Los israelitas durante el Éxodo quizás esperaban que Dios grabara en metal lo que tenían que hacer cada día –y de hecho cuando perdieron la confianza, erigieron un becerro de metal–, pero sin embargo Dios se comunicaba mediante una nube. La columna de nube se movía para moverles, se elevaba para elevarles al encuentro con Dios. Una nube es difusa, sus contornos son abiertos, se puede entrar con facilidad y estar en sus adentros, no se puede agarrar ni poseer.
El Espíritu Santo tiene siempre forma de viento, nube, susurro… Habla en la historia y en la carne, nos mueve interiormente, habla un lenguaje de hechos, pero con forma de nube. Por eso el modo de distinguir los signos del Espíritu es el discernimiento. El Espíritu es una nube abierta, en la que es posible moverse, sentir, buscar, gozar de su ligera llovizna en la piel. Dios se comunica con la suavidad de la nube.
Nos quedamos perplejos cuando contemplamos los medios que usan los lobos contra los corderos: páginas webs que mienten e infaman, pagadas por conjuras de empresarios que conspiran para que la Iglesia haga su voluntad, que trafican con maletas de dinero de aquí para allá para comprar voluntades, enormes inversiones en paraísos fiscales. Movimientos que presionan para dominar espacios y secretarías clave, reuniones para forzar mayorías, desviación de fondos de solidaridad para pagar otras cosas indecibles, cartas anónimas, espionaje, expedientes sobre personas que estas no pueden conocer, apartamentos de lujo, coches caros, fiestas lujosas, vidas principescas, complicidades con dictadores, pagos de la mafia, crímenes sexuales contra niños, Legatus y Yunques de la era del metal, abusos de poder y conciencia…
El Pueblo de la Espada
Todos estos componentes han atravesado y atraviesan la vida de la Iglesia para llevarla por donde el poder quiere. Poco que ver con el Pueblo de la Nube y mucho que ver con el Pueblo de la Espada. ¿Cómo vencer al mal en esas circunstancias? ¿Cómo ayudar a que el Pueblo de Dios interiorice el espíritu del Vaticano II? Pues primero, no envidiando los medios que usa el mal. Cuando detuvieron a Jesús, Pedro levantó la Espada y atacó a sus captores. Sintió en sus carnes la envidia de los medios de los poderosos.
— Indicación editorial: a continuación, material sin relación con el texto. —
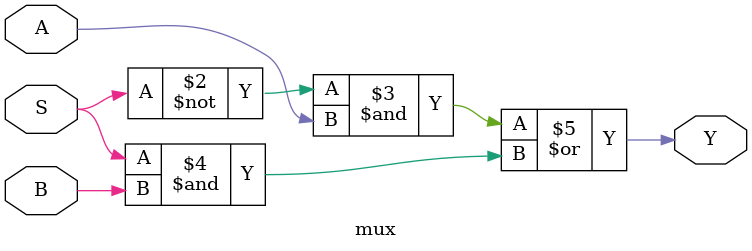
<source format=v>
`timescale 1ns / 1ps


module CARRYSELECT_ADDER(x,y,carry,s,cout);
input [3:0]x,y;
input carry;
output [3:0]s;
output cout;
wire w1,w2,w3,w4,w5,w6,w7,w8,w9,w10,w11,w12,w13,w14,w15,w16;
full_adder fao (x[0],y[0],1'b0,w1,w2);
full_adder fa1 (x[1],y[1],w2,w3,w4);
full_adder fa2 (x[2],y[2],w4,w5,w6);
full_adder fa3 (x[3],y[3],w6,w7,w8);
full_adder fa4 (x[0],y[0],1'b1,w9,w10);
full_adder fa5 (x[1],y[1],w10,w11,w12);
full_adder fa6 (x[2],y[2],w12,w13,w14);
full_adder fa7 (x[3],y[3],w14,w15,w16);
mux mu0(w1,w9,carry,s[0]);
mux mu1(w3,w11,carry,s[1]);
mux mu2(w5,w13,carry,s[2]);
mux mu3(w7,w15,carry,s[3]);
mux mu4(w8,w16,carry,cout);
endmodule

module mux(A,B,S,Y);
input A,B,S;
output reg Y;
always@(A,B,S)
begin
Y=~S&A| S&B;
end
endmodule


</source>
Puede que haya quien ante tantos abusos y conspiraciones del poder, sienta la tentación de lanzar a las redes noticias falsas en sentido contrario, reunir dineros para influir, seguir la lógica de Juego de Tronos o el Juego de Mitras, dedicarse a ocupar delegaciones, organizar grandes congresos, alquilar plazas, comprar los mayores stands en cualquier encuentro mundial, etc. Es inútil, son solo signos de desesperación que el tiempo derribará.
Cuando Pedro negó a Jesús no solo sentía miedo de que le detuvieran, sino vergüenza por la debilidad de Jesús: por estar crucificado, por no haber hecho descender a sus legiones de ángeles, por dejarse vencer, por callar, por ser pobre, por morir. Pedro sintió vergüenza de que Jesús no fuera el Dios del Poder, Príncipe del Pueblo de la Espada. Solo con mucho dolor de corazón, la conversión de Pedro le llevó a comprender con mayor profundidad que nadie que nunca debemos envidiar los medios del poder.
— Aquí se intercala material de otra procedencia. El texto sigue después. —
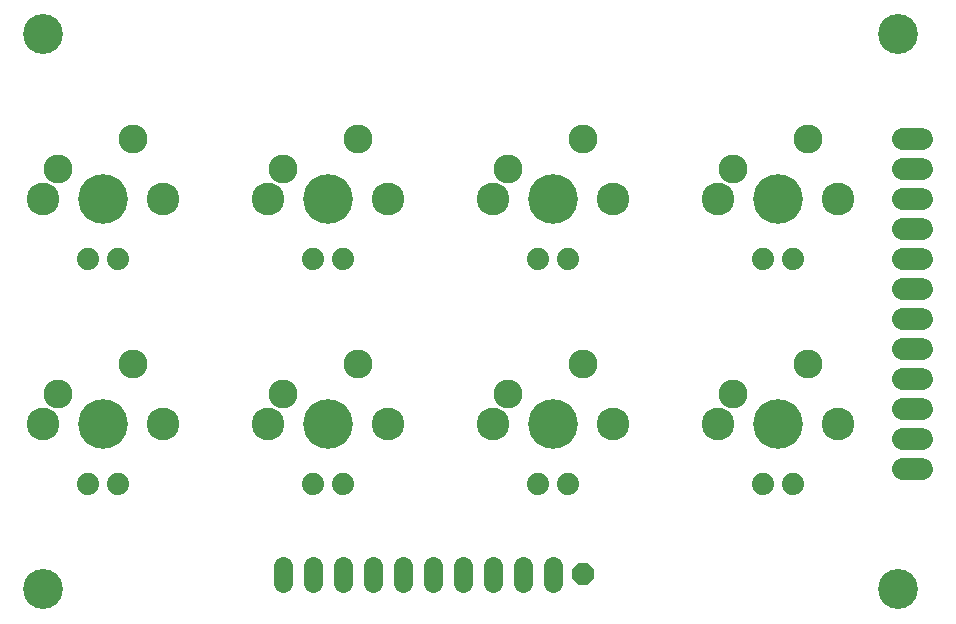
<source format=gbs>
G75*
%MOIN*%
%OFA0B0*%
%FSLAX24Y24*%
%IPPOS*%
%LPD*%
%AMOC8*
5,1,8,0,0,1.08239X$1,22.5*
%
%ADD10C,0.1330*%
%ADD11C,0.0966*%
%ADD12C,0.1092*%
%ADD13C,0.1655*%
%ADD14C,0.0740*%
%ADD15C,0.0720*%
%ADD16C,0.0640*%
%ADD17OC8,0.0720*%
D10*
X002180Y002180D03*
X002180Y020680D03*
X030680Y020680D03*
X030680Y002180D03*
D11*
X025180Y008680D03*
X027680Y009680D03*
X020180Y009680D03*
X017680Y008680D03*
X012680Y009680D03*
X010180Y008680D03*
X005180Y009680D03*
X002680Y008680D03*
X002680Y016180D03*
X005180Y017180D03*
X010180Y016180D03*
X012680Y017180D03*
X017680Y016180D03*
X020180Y017180D03*
X025180Y016180D03*
X027680Y017180D03*
D12*
X028680Y015180D03*
X024680Y015180D03*
X021180Y015180D03*
X017180Y015180D03*
X013680Y015180D03*
X009680Y015180D03*
X006180Y015180D03*
X002180Y015180D03*
X002180Y007680D03*
X006180Y007680D03*
X009680Y007680D03*
X013680Y007680D03*
X017180Y007680D03*
X021180Y007680D03*
X024680Y007680D03*
X028680Y007680D03*
D13*
X026680Y007680D03*
X019180Y007680D03*
X011680Y007680D03*
X004180Y007680D03*
X004180Y015180D03*
X011680Y015180D03*
X019180Y015180D03*
X026680Y015180D03*
D14*
X026180Y013180D03*
X027180Y013180D03*
X019680Y013180D03*
X018680Y013180D03*
X012180Y013180D03*
X011180Y013180D03*
X004680Y013180D03*
X003680Y013180D03*
X003680Y005680D03*
X004680Y005680D03*
X011180Y005680D03*
X012180Y005680D03*
X018680Y005680D03*
X019680Y005680D03*
X026180Y005680D03*
X027180Y005680D03*
D15*
X030860Y006180D02*
X031500Y006180D01*
X031500Y007180D02*
X030860Y007180D01*
X030860Y008180D02*
X031500Y008180D01*
X031500Y009180D02*
X030860Y009180D01*
X030860Y010180D02*
X031500Y010180D01*
X031500Y011180D02*
X030860Y011180D01*
X030860Y012180D02*
X031500Y012180D01*
X031500Y013180D02*
X030860Y013180D01*
X030860Y014180D02*
X031500Y014180D01*
X031500Y015180D02*
X030860Y015180D01*
X030860Y016180D02*
X031500Y016180D01*
X031500Y017180D02*
X030860Y017180D01*
D16*
X019180Y002960D02*
X019180Y002400D01*
X018180Y002400D02*
X018180Y002960D01*
X017180Y002960D02*
X017180Y002400D01*
X016180Y002400D02*
X016180Y002960D01*
X015180Y002960D02*
X015180Y002400D01*
X014180Y002400D02*
X014180Y002960D01*
X013180Y002960D02*
X013180Y002400D01*
X012180Y002400D02*
X012180Y002960D01*
X011180Y002960D02*
X011180Y002400D01*
X010180Y002400D02*
X010180Y002960D01*
D17*
X020180Y002680D03*
M02*

</source>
No envidiar los medios que usa el mal
Es una buena regla para la vida cotidiana: no envidiar los medios que usa el mal. El amor es la herramienta que mueve el cosmos, el discernimiento es un medio que nos da el saber, solo la misericordia logra el perdón. El poder de los medios del mal es solo parcial y aparente. El jefe que explota, el abusón que domina, el manipulador que aliena, el supremacista que excluye… son solo signos de su impotencia. Quien no logra amar, se reduce a la impotencia de usar el poder.
No envidiemos los medios de los poderosos, pero hagámoslos transparentes, visibles, conocidos. Llamémosles por su nombre. Necesitamos más que nunca apoyar a la prensa religiosa que sirve a la verdad y de verdad. Las reglas de discernimiento de San Ignacio nos instan todo el tiempo a identificar los medios del mal espíritu para no dejarnos vencer por él. Porque él opera en el secretismo, busca esconderse, cerrar los lugares con cerrojos de hierro para que no podamos entrar. Lo contrario de la nube de Dios durante el Éxodo, abierta a todos. La nube abierta.